--- YOUR ASSIGNMENT ---
Set down exactly the lines below between the line holding "right elbow: (192, 272)" and the line holding "left shoulder: (651, 1434)", inclusive; no other line belongs in the answer.

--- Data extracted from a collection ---
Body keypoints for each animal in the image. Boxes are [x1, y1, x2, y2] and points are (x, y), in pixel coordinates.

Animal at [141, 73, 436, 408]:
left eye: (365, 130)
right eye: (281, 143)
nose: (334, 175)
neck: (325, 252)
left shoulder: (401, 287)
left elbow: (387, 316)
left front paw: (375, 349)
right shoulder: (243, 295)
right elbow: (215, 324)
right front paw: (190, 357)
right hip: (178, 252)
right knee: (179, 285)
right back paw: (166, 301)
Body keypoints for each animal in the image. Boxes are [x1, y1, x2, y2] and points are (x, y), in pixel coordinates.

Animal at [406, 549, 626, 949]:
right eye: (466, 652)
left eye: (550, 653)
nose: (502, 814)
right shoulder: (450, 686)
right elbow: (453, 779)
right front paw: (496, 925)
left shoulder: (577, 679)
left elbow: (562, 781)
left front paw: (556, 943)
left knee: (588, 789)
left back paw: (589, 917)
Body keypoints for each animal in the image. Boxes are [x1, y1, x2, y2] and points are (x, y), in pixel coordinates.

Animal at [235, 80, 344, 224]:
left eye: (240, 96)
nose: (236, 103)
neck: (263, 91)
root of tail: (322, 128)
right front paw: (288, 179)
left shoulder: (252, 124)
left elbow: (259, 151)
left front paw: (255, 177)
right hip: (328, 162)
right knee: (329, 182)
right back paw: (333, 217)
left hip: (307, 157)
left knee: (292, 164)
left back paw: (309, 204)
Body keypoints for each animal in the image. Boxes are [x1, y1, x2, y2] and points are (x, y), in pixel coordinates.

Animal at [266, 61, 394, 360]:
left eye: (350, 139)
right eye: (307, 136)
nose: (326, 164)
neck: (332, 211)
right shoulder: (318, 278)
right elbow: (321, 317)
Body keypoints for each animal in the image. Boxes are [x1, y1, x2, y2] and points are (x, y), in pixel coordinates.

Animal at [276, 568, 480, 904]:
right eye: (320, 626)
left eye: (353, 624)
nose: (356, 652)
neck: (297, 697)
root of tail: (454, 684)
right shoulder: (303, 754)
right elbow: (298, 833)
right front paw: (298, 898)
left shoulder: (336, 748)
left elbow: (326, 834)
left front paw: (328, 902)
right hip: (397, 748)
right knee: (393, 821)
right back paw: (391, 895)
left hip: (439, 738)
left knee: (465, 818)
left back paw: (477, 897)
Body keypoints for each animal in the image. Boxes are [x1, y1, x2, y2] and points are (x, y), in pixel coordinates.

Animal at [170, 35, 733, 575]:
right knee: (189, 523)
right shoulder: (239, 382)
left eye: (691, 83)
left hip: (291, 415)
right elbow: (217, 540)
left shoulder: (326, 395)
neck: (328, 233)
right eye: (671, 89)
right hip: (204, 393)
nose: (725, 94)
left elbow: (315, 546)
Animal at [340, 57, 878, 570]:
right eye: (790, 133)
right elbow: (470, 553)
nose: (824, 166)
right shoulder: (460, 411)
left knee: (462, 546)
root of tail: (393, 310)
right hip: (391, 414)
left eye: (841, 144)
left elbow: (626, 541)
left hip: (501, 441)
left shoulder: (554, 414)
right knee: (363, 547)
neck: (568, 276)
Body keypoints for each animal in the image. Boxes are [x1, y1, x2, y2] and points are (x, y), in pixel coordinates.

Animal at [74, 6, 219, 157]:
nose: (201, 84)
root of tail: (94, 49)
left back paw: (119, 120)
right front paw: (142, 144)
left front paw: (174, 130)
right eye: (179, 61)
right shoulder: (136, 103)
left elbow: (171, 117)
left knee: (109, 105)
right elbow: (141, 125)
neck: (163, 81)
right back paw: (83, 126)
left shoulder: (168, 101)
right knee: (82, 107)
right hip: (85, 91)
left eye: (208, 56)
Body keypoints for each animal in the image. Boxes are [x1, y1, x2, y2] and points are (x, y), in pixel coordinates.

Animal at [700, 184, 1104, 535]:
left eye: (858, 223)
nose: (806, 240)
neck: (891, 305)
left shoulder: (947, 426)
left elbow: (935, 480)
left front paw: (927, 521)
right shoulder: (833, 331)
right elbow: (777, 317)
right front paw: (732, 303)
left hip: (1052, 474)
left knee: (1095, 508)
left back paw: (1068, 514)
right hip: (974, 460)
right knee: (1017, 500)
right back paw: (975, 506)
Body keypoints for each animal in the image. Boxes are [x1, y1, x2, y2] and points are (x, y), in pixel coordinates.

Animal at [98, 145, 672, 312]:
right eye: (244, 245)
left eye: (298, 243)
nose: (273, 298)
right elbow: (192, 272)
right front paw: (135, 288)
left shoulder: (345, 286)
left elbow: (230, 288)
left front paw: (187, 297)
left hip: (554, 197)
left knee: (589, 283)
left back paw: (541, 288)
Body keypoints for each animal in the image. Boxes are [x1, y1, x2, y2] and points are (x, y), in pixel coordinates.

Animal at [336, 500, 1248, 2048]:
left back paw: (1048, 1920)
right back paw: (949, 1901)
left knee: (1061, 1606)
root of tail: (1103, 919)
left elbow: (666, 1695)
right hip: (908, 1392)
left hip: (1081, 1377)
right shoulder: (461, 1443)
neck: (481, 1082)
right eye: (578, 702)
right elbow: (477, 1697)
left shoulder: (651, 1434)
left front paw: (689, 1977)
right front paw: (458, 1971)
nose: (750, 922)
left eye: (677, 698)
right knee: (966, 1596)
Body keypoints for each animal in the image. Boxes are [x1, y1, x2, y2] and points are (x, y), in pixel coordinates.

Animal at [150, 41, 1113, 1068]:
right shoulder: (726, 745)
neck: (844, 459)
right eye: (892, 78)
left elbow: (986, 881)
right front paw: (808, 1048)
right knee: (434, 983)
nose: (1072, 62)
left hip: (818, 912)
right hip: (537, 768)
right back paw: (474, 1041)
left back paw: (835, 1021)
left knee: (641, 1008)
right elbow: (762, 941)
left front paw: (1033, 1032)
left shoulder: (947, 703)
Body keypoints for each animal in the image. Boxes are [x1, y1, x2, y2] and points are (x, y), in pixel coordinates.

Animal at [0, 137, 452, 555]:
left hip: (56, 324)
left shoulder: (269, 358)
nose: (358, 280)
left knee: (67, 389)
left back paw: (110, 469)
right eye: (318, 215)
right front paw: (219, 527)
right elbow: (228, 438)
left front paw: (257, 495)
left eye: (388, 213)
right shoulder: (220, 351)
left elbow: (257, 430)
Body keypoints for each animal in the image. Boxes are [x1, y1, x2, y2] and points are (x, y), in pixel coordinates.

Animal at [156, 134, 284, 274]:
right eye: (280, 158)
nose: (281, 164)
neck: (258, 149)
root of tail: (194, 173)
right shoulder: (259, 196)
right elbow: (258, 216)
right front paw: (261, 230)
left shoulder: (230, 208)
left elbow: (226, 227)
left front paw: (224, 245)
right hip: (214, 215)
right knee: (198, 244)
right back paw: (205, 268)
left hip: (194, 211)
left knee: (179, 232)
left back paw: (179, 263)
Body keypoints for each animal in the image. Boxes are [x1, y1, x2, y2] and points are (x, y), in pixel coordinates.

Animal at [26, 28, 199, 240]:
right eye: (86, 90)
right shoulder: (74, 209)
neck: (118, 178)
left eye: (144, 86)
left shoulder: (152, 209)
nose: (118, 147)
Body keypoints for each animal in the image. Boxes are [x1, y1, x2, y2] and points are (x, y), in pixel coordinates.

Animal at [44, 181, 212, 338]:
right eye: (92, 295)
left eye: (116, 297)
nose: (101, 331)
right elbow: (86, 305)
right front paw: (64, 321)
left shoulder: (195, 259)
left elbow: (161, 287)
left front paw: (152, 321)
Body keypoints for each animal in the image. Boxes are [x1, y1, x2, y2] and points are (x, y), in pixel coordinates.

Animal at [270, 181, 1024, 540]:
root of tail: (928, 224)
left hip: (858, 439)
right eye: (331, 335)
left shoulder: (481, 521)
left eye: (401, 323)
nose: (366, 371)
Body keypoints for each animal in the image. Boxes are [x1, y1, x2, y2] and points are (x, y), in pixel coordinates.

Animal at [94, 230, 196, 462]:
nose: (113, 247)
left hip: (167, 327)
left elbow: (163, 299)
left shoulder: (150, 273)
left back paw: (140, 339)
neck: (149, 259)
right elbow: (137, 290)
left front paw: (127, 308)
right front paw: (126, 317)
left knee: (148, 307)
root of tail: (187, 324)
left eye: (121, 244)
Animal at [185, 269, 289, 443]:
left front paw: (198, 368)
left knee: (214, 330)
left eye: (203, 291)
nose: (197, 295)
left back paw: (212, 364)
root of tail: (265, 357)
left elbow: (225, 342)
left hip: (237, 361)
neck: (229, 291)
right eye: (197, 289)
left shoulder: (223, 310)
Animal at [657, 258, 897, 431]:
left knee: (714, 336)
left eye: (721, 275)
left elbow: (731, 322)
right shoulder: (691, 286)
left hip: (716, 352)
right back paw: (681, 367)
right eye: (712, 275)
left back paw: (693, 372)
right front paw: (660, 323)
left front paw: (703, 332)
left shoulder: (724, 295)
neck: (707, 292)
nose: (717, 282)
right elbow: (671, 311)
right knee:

--- EXPECTED ANSWER ---
right elbow: (192, 272)
right front paw: (135, 288)
left shoulder: (345, 286)
left elbow: (230, 288)
left front paw: (187, 297)
left hip: (554, 197)
left knee: (589, 283)
left back paw: (541, 288)
Body keypoints for each animal in the image. Boxes are [x1, y1, x2, y2] and points are (x, y), in pixel coordinates.

Animal at [336, 500, 1248, 2048]:
left back paw: (1048, 1920)
right back paw: (949, 1901)
left knee: (1061, 1606)
root of tail: (1103, 919)
left elbow: (666, 1695)
right hip: (908, 1392)
left hip: (1081, 1377)
right shoulder: (461, 1443)
neck: (481, 1082)
right eye: (578, 702)
right elbow: (477, 1697)
left shoulder: (651, 1434)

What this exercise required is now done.